Prodded several times on whether the Fed would be OK with a stable 3% inflation rate, the chairman stuck to the 2% goal.
“That’s just not something we are looking to change. It’s not going to change,” he said. Powell said the rate of inflation should drop back down to around 2% by 2024.
U.S. stock markets DJIA, +0.06% SPX, +0.44% see-sawed after Powell’s interview.
If Powell is right, the Fed might not have to raise its benchmark interest rate well above the central bank’s current projection of 5% to 5.25%.
After last week’s rate hike, the so-called fed funds rate stood at 4.5% to 4.75%. It would take just two more rate hikes to get to the Fed’s target.
In the wide-ranging interview, Powell admitted the January jobs report was surprisingly robust. “It was certainly stronger than anyone I know expected.”
His biggest worry, Powell said, was the rate of inflation in services minus housing — what some economists have taken to calling “super core inflation.”
That figure tends to best reflect the impact of higher wages on inflation. “it’s not really showing any disinflation,” Powell said.

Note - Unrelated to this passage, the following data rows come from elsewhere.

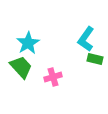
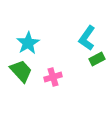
cyan L-shape: moved 1 px right, 1 px up
green rectangle: moved 2 px right; rotated 42 degrees counterclockwise
green trapezoid: moved 4 px down
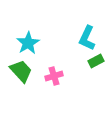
cyan L-shape: rotated 10 degrees counterclockwise
green rectangle: moved 1 px left, 2 px down
pink cross: moved 1 px right, 1 px up
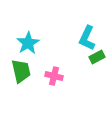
green rectangle: moved 1 px right, 4 px up
green trapezoid: rotated 30 degrees clockwise
pink cross: rotated 30 degrees clockwise
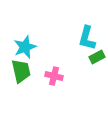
cyan L-shape: rotated 10 degrees counterclockwise
cyan star: moved 3 px left, 4 px down; rotated 10 degrees clockwise
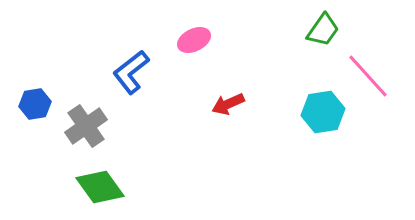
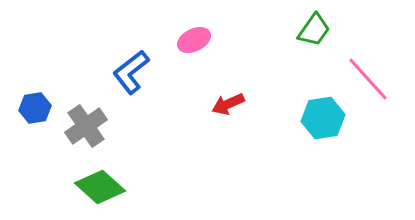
green trapezoid: moved 9 px left
pink line: moved 3 px down
blue hexagon: moved 4 px down
cyan hexagon: moved 6 px down
green diamond: rotated 12 degrees counterclockwise
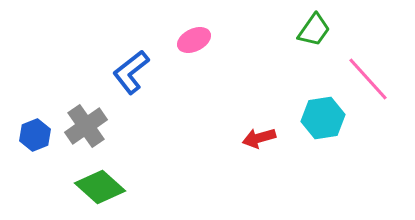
red arrow: moved 31 px right, 34 px down; rotated 8 degrees clockwise
blue hexagon: moved 27 px down; rotated 12 degrees counterclockwise
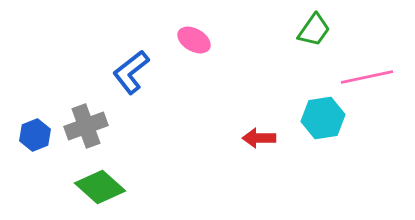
pink ellipse: rotated 56 degrees clockwise
pink line: moved 1 px left, 2 px up; rotated 60 degrees counterclockwise
gray cross: rotated 15 degrees clockwise
red arrow: rotated 16 degrees clockwise
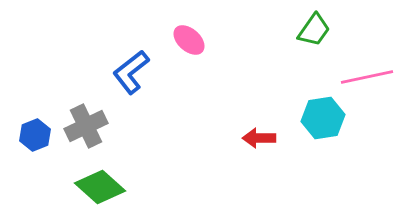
pink ellipse: moved 5 px left; rotated 12 degrees clockwise
gray cross: rotated 6 degrees counterclockwise
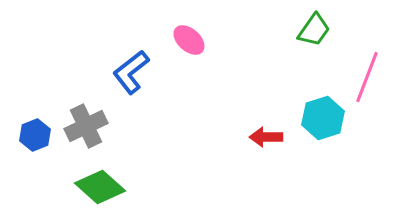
pink line: rotated 57 degrees counterclockwise
cyan hexagon: rotated 9 degrees counterclockwise
red arrow: moved 7 px right, 1 px up
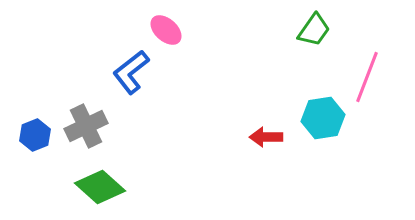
pink ellipse: moved 23 px left, 10 px up
cyan hexagon: rotated 9 degrees clockwise
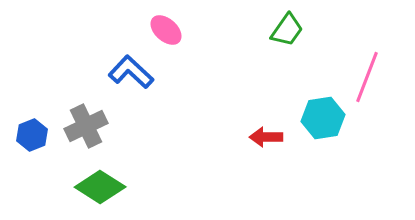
green trapezoid: moved 27 px left
blue L-shape: rotated 81 degrees clockwise
blue hexagon: moved 3 px left
green diamond: rotated 9 degrees counterclockwise
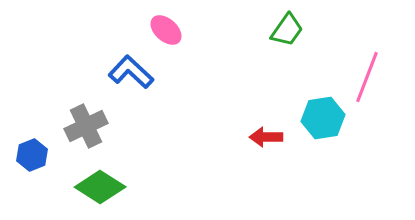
blue hexagon: moved 20 px down
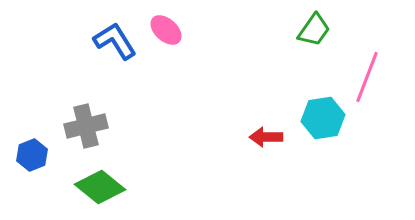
green trapezoid: moved 27 px right
blue L-shape: moved 16 px left, 31 px up; rotated 15 degrees clockwise
gray cross: rotated 12 degrees clockwise
green diamond: rotated 6 degrees clockwise
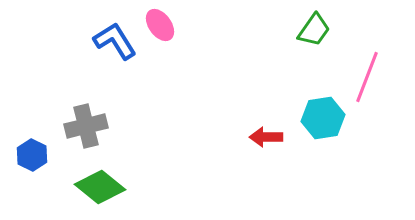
pink ellipse: moved 6 px left, 5 px up; rotated 12 degrees clockwise
blue hexagon: rotated 12 degrees counterclockwise
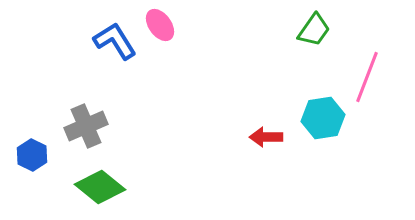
gray cross: rotated 9 degrees counterclockwise
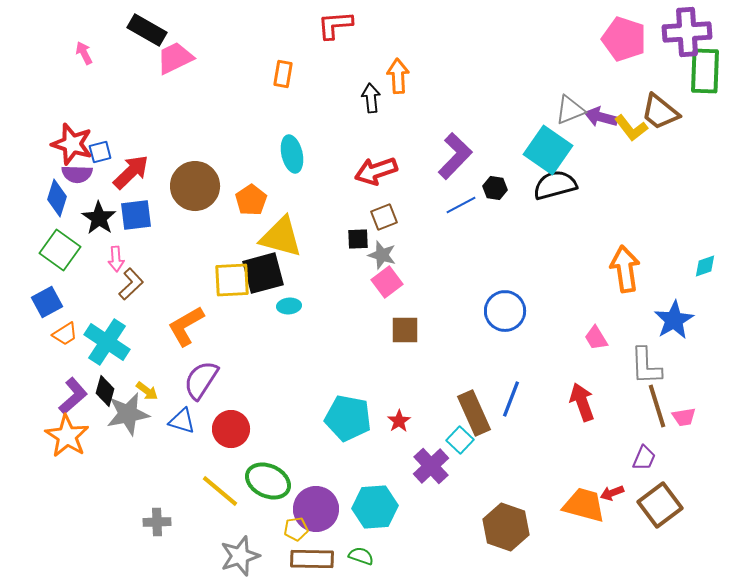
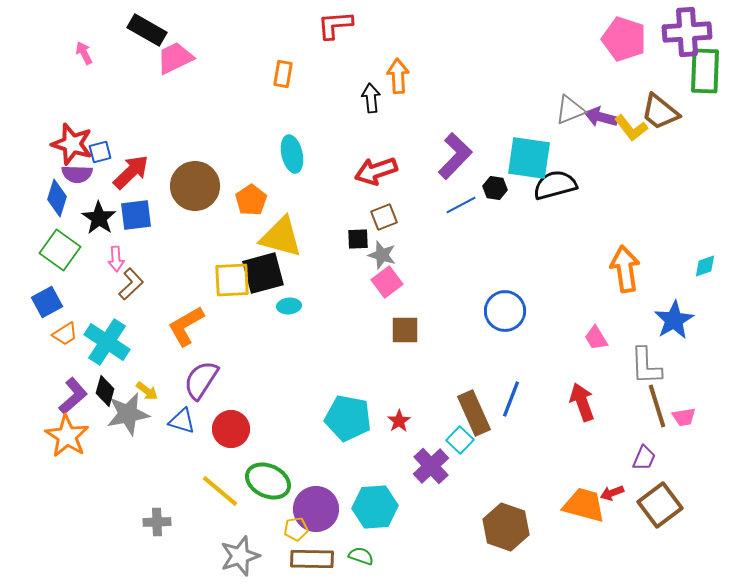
cyan square at (548, 150): moved 19 px left, 8 px down; rotated 27 degrees counterclockwise
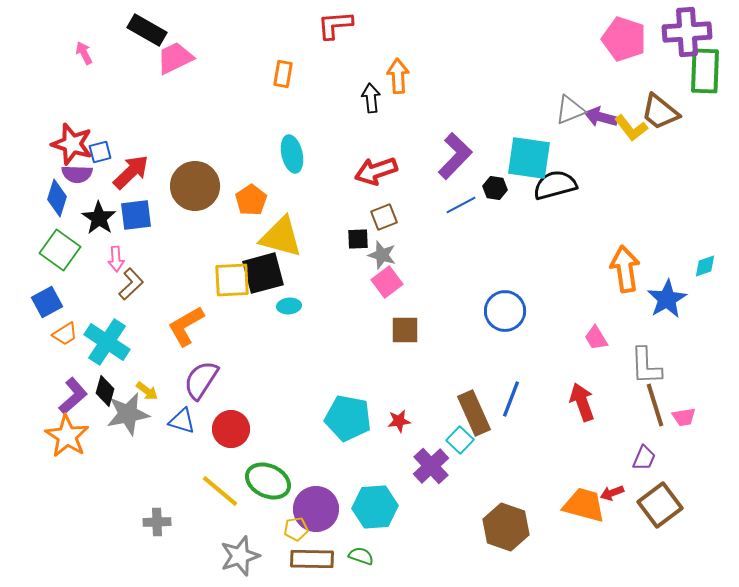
blue star at (674, 320): moved 7 px left, 21 px up
brown line at (657, 406): moved 2 px left, 1 px up
red star at (399, 421): rotated 25 degrees clockwise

Powell said the demand for workers is 5 million higher than the number of people looking for work, a labor shortage that is unlikely to ease much anytime soon.
As for the Fed’s $ 8.4 trillion balance sheet, Powell said it’s likely to take a couple of years to reduce it to a level the bank is comfortable with. He did not specify a particular level.
The balance sheet exploded after the pandemic when the Fed bought trillions of dollars worth of U.S. Treasurys and mortgage-backed bonds to try to prop up the economy. Critics say the strategy contributed to high inflation.